▸ EXCERPT:
▬▬▬▬▬▬

I am using the following code for extracting images from pdf which is in PDFA1-a format but I am not able to get the images .
List<PDPage> list = document.getDocumentCatalog().getAllPages();
String fileName = oldFile.getName().replace(".pdf", "_cover");
int totalImages = 1;
for (PDPage page : list) {
PDResources pdResources = page.findResources();
Map pageImages = pdResources.getImages();
if (pageImages != null) {
InputStream xmlInputStream = null;
Iterator imageIter = pageImages.keySet().iterator();
while (imageIter.hasNext()) {
String key = (String) imageIter.next();
PDXObjectImage pdxObjectImage = (PDXObjectImage) pageImages.get(key);
System.out.println(convertStreamToString(xmlInputStream));
System.out.println(pdxObjectImage.hashCode());
System.out.println(pdxObjectImage.getColorSpace().getJavaColorSpace().isCS_sRGB());
pdxObjectImage.write2file(destinationDir + fileName+ "_" + totalImages);
totalImages++;
break;
}
}
}
I am able to extract images for notmal PDFs using above code but am not able to extract it for PDFA1-a format pdfs. It seems the following line
PDResources pdResources = page.findResources();
is not returning images I have even tried page.getResources() but still not getting any images.I have even tried to use itext but still it is not giving me any images.
If i try to convert the page of PDF to image using the following code
BufferedImage bufferedImage = page.convertToImage();
File outputfile = new File(destinationDir+"image1.JPEG");
ImageIO.write(bufferedImage, "JPEG", outputfile);
these images seem to have no metadata associated with them So I still am not able to know their dpi or whether they are color or grey scale.
Currently I am using PDFBox for doing this.I have already spent 2 days on this searching on google but still I havent found any code or documentation for doing this.
How to do this in java ??
Is it possible to get DPI or whether the pdf is color or black and white without extracting the images ??
Your problems are a combination of two problems:
1) the "break;". Your file has two images. The first one is transparent or grey or whatever and JPEG encoded, but it isn't the one you want. The second one is the one you want but the break aborts after the first image. So I just changed a code segment of yours to this:
while (imageIter.hasNext())

▬▬▬▬▬▬

Source records
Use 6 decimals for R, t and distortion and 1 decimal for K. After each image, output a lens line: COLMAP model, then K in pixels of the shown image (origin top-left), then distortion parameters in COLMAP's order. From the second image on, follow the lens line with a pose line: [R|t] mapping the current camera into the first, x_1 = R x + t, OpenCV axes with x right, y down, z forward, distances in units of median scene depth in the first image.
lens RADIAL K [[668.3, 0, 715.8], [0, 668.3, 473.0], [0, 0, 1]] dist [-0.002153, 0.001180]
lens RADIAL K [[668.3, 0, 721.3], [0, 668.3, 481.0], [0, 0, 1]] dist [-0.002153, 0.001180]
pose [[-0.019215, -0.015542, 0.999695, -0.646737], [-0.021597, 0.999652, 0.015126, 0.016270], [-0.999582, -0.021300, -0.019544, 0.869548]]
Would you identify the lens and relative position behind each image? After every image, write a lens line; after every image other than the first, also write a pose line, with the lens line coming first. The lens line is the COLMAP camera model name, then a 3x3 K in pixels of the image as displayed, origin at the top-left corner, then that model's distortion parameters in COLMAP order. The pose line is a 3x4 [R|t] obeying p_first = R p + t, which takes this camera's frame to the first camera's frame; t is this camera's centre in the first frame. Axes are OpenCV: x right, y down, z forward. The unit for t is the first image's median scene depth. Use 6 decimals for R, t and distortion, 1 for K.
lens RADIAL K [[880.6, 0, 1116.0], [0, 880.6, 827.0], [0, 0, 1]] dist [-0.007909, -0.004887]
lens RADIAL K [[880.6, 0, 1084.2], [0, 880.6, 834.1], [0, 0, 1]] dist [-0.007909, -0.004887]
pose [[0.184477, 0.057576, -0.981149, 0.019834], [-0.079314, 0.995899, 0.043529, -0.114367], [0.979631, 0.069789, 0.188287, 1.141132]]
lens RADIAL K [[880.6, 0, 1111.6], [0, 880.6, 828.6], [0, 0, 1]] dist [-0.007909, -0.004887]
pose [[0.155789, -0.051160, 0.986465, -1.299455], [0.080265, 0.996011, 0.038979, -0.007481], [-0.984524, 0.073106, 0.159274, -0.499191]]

▬▬▬▬▬▬

▸ EXERCISE DIRECTIONS:
Could you carry on the forum thread about pulling images out of PDF/A-1a files with PDFBox, starting right after its last line?

▸ ANSWER SPACE:
{
String key = (String) imageIter.next();
PDXObjectImage pdxObjectImage = (PDXObjectImage) pageImages.get(key);
System.out.println(totalImages);
pdxObjectImage.write2file("C:\\SOMEPATH\\" + fileName + "_" + totalImages);
totalImages++;
//break;
}
2) Your second image (the interesting one) is JBIG2 encoded. To decode this, you need to add the levigo plugin your class path, as mentioned here. If you don't, you'll get this message in 1.8.8, unless you disabled logging:
ERROR [main] org.apache.pdfbox.filter.JBIG2Filter:69 - Can't find an ImageIO plugin to decode the JBIG2 encoded datastream.
(You didn't get that error message because it is the second one that is JBIG2 encoded)
Three bonus hints:
3) if you created this image yourself, e.g. on a photocopy machine, find out how to get PDF images without JBIG2 compression, it is somewhat risky.
4) don't use pdResources.getImages(), the getImages call is deprecated. Instead, use getXObjects(), and then check the type of what you get when iterating.
Iterator imageIter = pageImages.keySet().iterator();
while (imageIter.hasNext())
{
String key = (String) imageIter.next();
Object o = pageImages.get(key);
if (o instanceof PDXObjectImage)
{
PDXObjectImage pdxObjectImage = (PDXObjectImage) o;
// do stuff
}
}
5) use a foreach loop.
And if it wasn't already obvious: this has nothing to do with PDF/A :-)
6) I forgot you also asked how to see if it is a b/w image, here's some simple code (not optimized) that I mentioned in the comments:
BufferedImage bim = pdxObjectImage.getRGBImage();
boolean bwImage = true;
int w = bim.getWidth();
int h = bim.getHeight();
for (int y = 0; y < h; y++)
{
for (int x = 0; x < w; x++)
{
Color c = new Color(bim.getRGB(x, y));
int red = c.getRed();
int green = c.getGreen();
int blue = c.getBlue();
if (red == 0 && green == 0 && blue == 0)
{
continue;
}
if (red == 255 && green == 255 && blue == 255)
{
continue;
}
bwImage = false;
break;
}
if (!bwImage)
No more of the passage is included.